▶ _Problem requirements_: Output the listing in full. Every line stays exactly as it is.

▶ _Available data_:
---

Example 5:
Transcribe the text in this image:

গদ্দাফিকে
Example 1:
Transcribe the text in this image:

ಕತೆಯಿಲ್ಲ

▶ _Exercise response_:
---

Example 5:
Transcribe the text in this image:

গদ্দাফিকে
Example 1:
Transcribe the text in this image:

ಕತೆಯಿಲ್ಲ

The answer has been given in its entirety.